In meiner allerletzten Verzweiflung habe ich die Maus getauscht und siehe es funktioniert.
Darauf bin ich vorher nicht gekommen, da alle Windows-Programme einwandfrei funktionieren und die "Maus" auch unter Windows 2000 mit Java funktioniert.
Aber offensichtlich gibt es "Inkompatibiltäten" ich benutze nämlich aus chronischem Platzmangel auf dem Schreibtisch keine Maus, sondern einen Logitech-Trackball.
Jetzt wo ich eine "echte" Maus angeschlossen habe, funktionieren auch die Java-Programme einwandfrei ... sicherheitshalber nochmal den Trackball angeschlossen - könnte ja sein, daß es nur ein Wackelkontakt war - aber mit dem Trackball funktioniert es wieder nicht!

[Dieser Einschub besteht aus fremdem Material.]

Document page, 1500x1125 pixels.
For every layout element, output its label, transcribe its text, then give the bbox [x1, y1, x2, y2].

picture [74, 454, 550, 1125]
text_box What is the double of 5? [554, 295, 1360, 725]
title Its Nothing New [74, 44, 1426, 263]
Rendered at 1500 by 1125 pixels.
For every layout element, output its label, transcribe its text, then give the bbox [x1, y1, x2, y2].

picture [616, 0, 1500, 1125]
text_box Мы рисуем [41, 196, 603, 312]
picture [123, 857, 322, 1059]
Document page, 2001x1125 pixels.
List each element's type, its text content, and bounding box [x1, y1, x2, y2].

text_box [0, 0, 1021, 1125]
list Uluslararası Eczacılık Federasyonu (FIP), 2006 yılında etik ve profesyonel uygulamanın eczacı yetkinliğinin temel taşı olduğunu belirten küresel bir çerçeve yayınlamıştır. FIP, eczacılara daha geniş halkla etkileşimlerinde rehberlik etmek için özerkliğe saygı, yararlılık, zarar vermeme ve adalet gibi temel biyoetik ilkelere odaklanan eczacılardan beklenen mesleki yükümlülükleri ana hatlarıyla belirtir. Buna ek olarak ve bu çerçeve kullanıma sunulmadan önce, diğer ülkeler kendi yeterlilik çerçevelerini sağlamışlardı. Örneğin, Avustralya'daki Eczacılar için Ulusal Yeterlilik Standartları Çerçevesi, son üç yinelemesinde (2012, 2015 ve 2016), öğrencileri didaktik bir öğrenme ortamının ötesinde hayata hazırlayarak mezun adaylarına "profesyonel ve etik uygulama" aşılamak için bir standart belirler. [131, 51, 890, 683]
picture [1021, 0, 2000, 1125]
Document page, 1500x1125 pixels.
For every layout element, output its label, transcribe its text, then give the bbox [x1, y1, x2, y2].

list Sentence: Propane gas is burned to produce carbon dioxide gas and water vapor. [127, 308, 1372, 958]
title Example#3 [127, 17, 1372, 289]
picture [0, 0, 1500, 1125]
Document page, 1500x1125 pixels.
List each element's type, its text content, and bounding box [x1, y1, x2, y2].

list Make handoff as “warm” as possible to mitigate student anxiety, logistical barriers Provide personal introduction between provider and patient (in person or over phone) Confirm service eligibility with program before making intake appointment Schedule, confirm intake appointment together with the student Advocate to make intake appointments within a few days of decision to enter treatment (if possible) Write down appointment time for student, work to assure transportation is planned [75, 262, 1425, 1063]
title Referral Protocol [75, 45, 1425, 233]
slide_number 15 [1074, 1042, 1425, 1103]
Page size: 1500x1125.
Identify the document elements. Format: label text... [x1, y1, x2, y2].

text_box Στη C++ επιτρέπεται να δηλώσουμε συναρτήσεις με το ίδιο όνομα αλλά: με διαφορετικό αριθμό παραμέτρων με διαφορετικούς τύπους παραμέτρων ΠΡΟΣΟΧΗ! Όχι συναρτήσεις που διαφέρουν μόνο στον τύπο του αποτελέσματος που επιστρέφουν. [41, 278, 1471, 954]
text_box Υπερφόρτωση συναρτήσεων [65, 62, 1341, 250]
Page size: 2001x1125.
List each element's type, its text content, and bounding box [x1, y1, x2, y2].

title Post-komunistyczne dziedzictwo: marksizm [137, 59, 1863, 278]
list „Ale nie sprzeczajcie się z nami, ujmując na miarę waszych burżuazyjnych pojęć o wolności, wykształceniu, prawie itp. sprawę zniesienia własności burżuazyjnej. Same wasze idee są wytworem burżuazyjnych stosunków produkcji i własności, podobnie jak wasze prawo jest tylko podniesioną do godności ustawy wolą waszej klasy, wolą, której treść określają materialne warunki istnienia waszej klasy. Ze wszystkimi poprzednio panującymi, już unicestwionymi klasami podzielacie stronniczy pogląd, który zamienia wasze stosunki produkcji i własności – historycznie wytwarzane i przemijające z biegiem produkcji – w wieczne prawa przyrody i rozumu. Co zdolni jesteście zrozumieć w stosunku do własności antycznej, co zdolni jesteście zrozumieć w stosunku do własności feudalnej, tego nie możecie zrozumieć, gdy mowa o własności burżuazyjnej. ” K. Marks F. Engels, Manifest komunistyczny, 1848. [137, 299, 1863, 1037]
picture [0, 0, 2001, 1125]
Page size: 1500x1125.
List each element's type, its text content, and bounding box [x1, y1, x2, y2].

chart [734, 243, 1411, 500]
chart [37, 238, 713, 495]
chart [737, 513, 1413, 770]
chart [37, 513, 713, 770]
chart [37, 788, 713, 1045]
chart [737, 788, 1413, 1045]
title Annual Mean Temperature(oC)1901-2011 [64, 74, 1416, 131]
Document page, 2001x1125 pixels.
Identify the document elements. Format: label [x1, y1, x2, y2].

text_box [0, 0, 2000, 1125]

Hat jemand anderes Erfahrungen mit Trackball und Java? Eigentlich würde ich sehr ungern auf meinen Trackball verzichten (inzwischen bin ich so dran gewöhnt, daß ich eine Maus wie ein absoluter Grobmotoriker bediene  :lol


----------



## Guest (16. Feb 2006)

Gast hat gesagt.:
			
		

> In meiner allerletzten Verzweiflung habe ich die Maus getauscht und siehe es funktioniert.
> Darauf bin ich vorher nicht gekommen, da alle Windows-Programme einwandfrei funktionieren und die "Maus" auch unter Windows 2000 mit Java funktioniert.
> Aber offensichtlich gibt es "Inkompatibiltäten" ich benutze nämlich aus chronischem Platzmangel auf dem Schreibtisch keine Maus, sondern einen Logitech-Trackball.
> Jetzt wo ich eine "echte" Maus angeschlossen habe, funktionieren auch die Java-Programme einwandfrei ... sicherheitshalber nochmal den Trackball angeschlossen - könnte ja sein, daß es nur ein Wackelkontakt war - aber mit dem Trackball funktioniert es wieder nicht!
> ...



Ich glaube, dass das ein Trugschluss ist, weil das fuer Java nicht relevant ist, woher die Mauseingaben kommen. Es kann hoechstens sein - was ja allgemein bekannt ist - das Logitech mal wieder einen Muelltreiber programmiert hat, so wie schon so oft -. Ist die andere Maus auch eine Logitech? Hast du mal einen Trackball von einer anderen Firma probiert?


----------



## MPW (16. Feb 2006)

sorry, das gerade war ich, vesuch nochmal ein treiberupdate!


----------



## Gast (17. Feb 2006)

Okay, der Tip mit den Treibern war klasse!
Ein echter Anfängerfehler: Ich hatte keine Treiber für den Trackball installiert, da die Windows-Maustreiber für die Windowsprogramme tadellos funktionierten.
Jetzt habe ich die neusten Logitech-Treiber für den Trackball runtergeladen und installiert.
Und siehe da: Ich kann jetzt auch in Java Programmen mit dem Trackball klicken  :lol: 

Hmmm, als Gast kann ich jetzt leider gar kein Häckchen machen um zu zeigen, daß alles klar ist ... vor dem nächsten Posting muß ich mich unbedingt anmelden!  :wink:


----------



## MPW (17. Feb 2006)

hm, finde ich trotzdem merkwuerdig, gehoert das in die Kategorie, Windows will Java verdraengen, ich finde das ja ein bisschen frech, dass das nicht ohne geht....


----------